▸ SELECTED TEXT
"""

Prof. Daniel Mugendi, the Cytonn Chairman, spoke of East Africa’s attractiveness to investments as he thanked the management for growing the relationship with Talleri, which had just resulted in them investing a further Kshs 2 billion in real estate projects with Cytonn as well an interest to buy 20% of Cytonn in an IPO, which the board supported.

Cytonn has several arms including real estate, education, hospitality, asset management (Seriani and Cytonn Asset Managers are being merged next week), high-yield solutions, and a diaspora office run from Washington DC. Edwin Dance, the CEO of Cytonn said that funds raised from investors (minimum Kshs 1 million) are primarily (~70%) put into the different real estate projects such as the Alma, Taraji, The Ridge, Newtown (1,000 acres) and RiverRun which are run as independent special purpose vehicles (SPV)] with their own boards and reporting structures.

Dande said Talleri was the first institutional investor to commit to Cytonn as he also saluted some of the early investors and supporters of Cytonn, including the Chairman, who came on board even as its founders were embroiled in a bitter tangle with their former employers.

Kati Salo, a risk specialist with the Taaleri Africa team said they had exited the Amara project successfully and were now back to do more investments with Cytonn and had signed with The Ridge, taking their investment to Kshs 5 billion. She added that they were impressed with the team who had also given them access to management, clients and advisors and had decided to take a stake in Cytonn in the planned listing of the company.

Earlier this year shareholders of Cytonn had approved a listing of the company and, going by the amended resolution, this may not necessarily be on the Nairobi Securities Exchange’s GEMS segment.

Britam vs Cytonn Executives

A dispute between insurance giant Britam and some of its former executives who left the firm and set up a rival investment management firm called Cytonn has been on and off for the last four years. Recently a judge ruled that a criminal case would continue in the courts.

After that decision, Cytonn CEO Edwin Dande issued a personal statement on the long-running case as he set out to absolve Cytonn, which is known for its real estate property developments and financial industry reports, from the case against its four executives who had been at Britam. He writes on the reasons behind the dispute and their departure  which he says was due to insider attempts to destroy a Kshs 5 billion portfolio of client funds that they had brought to Britam (excerpts) :

  • .. the resignation was due to an operating environment that was fraught with illegalities and unethical business practices that we did not agree with…
  • we could not agree to be part of actions such as illegally using client insurance funds to purchase shares of Britam to rescue a failed IPO, we objected to using insurance funds under our management to purchase a failing bank – a transaction that has now led to loss of billions of shillings of investors’ funds..  
  • ..following our resignation, Britam launched a full-scale assault in an attempt to ruin our careers by filing 7 different suits claiming up to Kshs. 9.8 billion in stolen funds… 
  • The suits were obviously malicious and designed to achieve only two objectives: first was to punish the former team for daring to leave as a team, and second was to deter competition.

He writes that his statement was released was to reassure Cytonn’s 500 employees and 3,000 clients who had invested over Kshs 20 billion in various investment products.

Britam has been silent on the dispute other than their 2014 annual report which mentions the litigation; The British-American Asset Managers Limited is the Fund manager of a Limited Liability Partnership (LLP) which has been mandated to invest in property. The LLP loaned Shs 3.9 billion to various third parties to purchase property. The company on behalf of the LLP has instituted legal suits to recover the above amounts plus costs. The court cases are ongoing and we expect that the outcome will be favourable

Both Cytonn’s managers and Britam have separately settled with Acorn that was a partner in the fund-raising plan before the dispute.

EDIT/ Update October 12: The Court of Appeal granted stay orders on October 11, meaning there is no prosecution action against the four Cytonn executives for now.

"""

▸ DATASET

"""

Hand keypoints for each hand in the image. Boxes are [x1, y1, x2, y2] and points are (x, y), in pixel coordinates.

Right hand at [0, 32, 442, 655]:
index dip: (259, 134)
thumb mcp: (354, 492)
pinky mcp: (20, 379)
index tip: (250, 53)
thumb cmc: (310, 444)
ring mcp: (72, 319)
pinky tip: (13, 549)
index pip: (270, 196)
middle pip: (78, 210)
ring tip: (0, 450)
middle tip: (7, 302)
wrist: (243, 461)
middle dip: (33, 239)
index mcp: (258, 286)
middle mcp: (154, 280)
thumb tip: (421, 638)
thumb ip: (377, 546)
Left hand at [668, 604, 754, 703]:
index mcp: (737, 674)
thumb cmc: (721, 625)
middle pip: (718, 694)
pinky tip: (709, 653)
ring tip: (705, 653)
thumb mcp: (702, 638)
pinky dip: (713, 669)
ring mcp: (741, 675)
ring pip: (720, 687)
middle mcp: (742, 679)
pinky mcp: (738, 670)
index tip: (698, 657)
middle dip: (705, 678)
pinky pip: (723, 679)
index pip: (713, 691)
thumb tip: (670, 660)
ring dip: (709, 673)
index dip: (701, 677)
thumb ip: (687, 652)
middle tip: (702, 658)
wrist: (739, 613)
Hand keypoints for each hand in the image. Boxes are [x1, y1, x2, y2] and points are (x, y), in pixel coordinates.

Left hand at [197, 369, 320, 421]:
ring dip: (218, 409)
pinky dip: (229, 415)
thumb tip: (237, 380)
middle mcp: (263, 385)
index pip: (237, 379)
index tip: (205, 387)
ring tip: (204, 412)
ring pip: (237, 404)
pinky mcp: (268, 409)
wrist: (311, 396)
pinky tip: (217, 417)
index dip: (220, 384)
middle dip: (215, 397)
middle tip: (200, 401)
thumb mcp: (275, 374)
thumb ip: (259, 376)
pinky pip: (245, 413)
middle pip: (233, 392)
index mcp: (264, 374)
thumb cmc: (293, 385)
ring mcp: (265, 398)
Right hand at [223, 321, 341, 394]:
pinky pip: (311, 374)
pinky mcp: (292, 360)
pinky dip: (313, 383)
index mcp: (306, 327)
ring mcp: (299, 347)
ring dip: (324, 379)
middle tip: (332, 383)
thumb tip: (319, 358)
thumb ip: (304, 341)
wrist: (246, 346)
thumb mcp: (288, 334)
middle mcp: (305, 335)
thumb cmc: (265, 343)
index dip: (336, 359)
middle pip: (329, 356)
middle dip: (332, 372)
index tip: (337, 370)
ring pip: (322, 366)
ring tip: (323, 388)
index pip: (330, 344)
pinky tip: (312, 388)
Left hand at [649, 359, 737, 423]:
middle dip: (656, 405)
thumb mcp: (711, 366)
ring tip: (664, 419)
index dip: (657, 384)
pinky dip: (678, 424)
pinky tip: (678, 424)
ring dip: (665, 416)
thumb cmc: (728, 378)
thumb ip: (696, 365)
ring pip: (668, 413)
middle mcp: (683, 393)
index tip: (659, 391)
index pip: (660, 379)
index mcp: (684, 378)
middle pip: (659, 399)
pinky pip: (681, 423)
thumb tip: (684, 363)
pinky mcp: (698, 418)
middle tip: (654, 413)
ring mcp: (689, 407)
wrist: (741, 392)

"""
"""

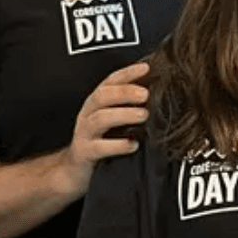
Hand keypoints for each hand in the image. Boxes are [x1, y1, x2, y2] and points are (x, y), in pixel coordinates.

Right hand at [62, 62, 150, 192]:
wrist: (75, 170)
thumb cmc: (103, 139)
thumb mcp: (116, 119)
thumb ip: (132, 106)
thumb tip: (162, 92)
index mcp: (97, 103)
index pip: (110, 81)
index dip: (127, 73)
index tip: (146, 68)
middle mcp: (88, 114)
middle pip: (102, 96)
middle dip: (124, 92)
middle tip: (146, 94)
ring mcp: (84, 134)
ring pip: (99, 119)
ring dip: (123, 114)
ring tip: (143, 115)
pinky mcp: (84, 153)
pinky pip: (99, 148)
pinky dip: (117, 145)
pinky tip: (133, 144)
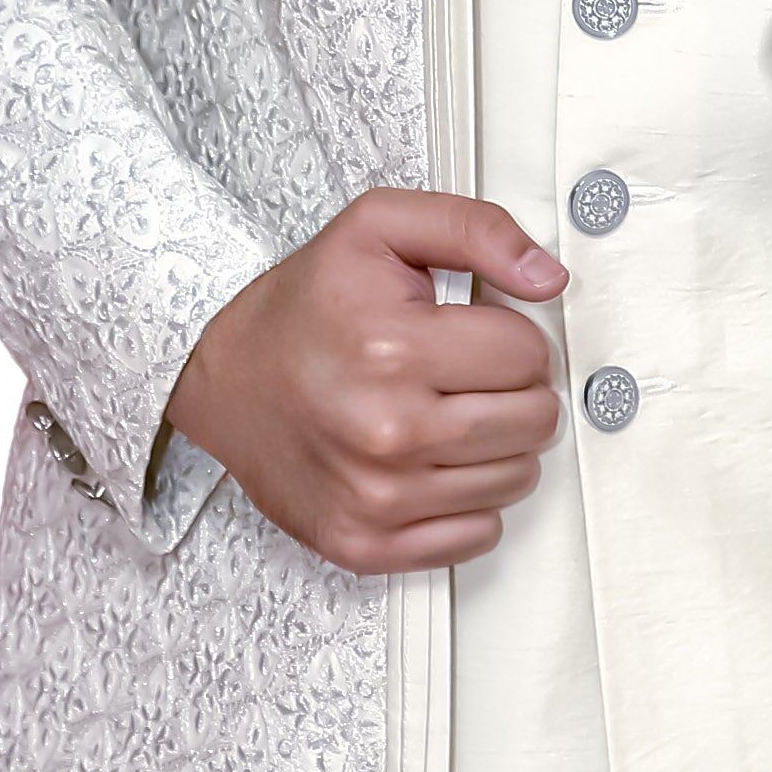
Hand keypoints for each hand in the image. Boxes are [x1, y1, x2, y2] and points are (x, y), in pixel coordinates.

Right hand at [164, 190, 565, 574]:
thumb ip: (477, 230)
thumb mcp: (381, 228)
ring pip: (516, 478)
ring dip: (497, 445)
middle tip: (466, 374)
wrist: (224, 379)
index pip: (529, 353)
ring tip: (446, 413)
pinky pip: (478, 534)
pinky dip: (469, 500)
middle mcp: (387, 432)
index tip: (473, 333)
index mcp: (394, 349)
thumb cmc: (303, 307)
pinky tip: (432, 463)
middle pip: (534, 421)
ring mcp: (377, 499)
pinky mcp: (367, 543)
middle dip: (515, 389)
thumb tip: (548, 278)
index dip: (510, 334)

"""

▸ TASKS AND EXERCISES
(a) Answer the following from the Cytonn article:
(i) What minimum amount is required of investors whose funds Cytonn raises?
(ii) How many different suits did Britam file after the resignation, according to the excerpts?
(iii) On what date did the Court of Appeal grant stay orders?
(b) Update the Cytonn article from "Earlier this year" to "in the courts.", replacing "four years" with "five years".
(c) State whether each statement agrees with the Cytonn article:
(i) Cytonn's diaspora office is run from Washington DC.
(ii) According to Britam's 2014 annual report, the LLP loaned Shs 9.8 billion to various third parties.
(iii) Cytonn has 500 employees.
The entries bear no relation to the Cytonn article.

▸ PER-TASK OUTPUTS
(a)
(i) Kshs 1 million
(ii) 7
(iii) October 11

(b)
Earlier this year shareholders of Cytonn had approved a listing of the company and, going by the amended resolution, this may not necessarily be on the Nairobi Securities Exchange’s GEMS segment.

Britam vs Cytonn Executives

A dispute between insurance giant Britam and some of its former executives who left the firm and set up a rival investment management firm called Cytonn has been on and off for the last five years. Recently a judge ruled that a criminal case would continue in the courts.

(c)
(i) Yes: "a diaspora office run from Washington DC"
(ii) No: "The LLP loaned Shs 3.9 billion to various third parties to purchase property."
(iii) Yes: "to reassure Cytonn’s 500 employees and 3,000 clients"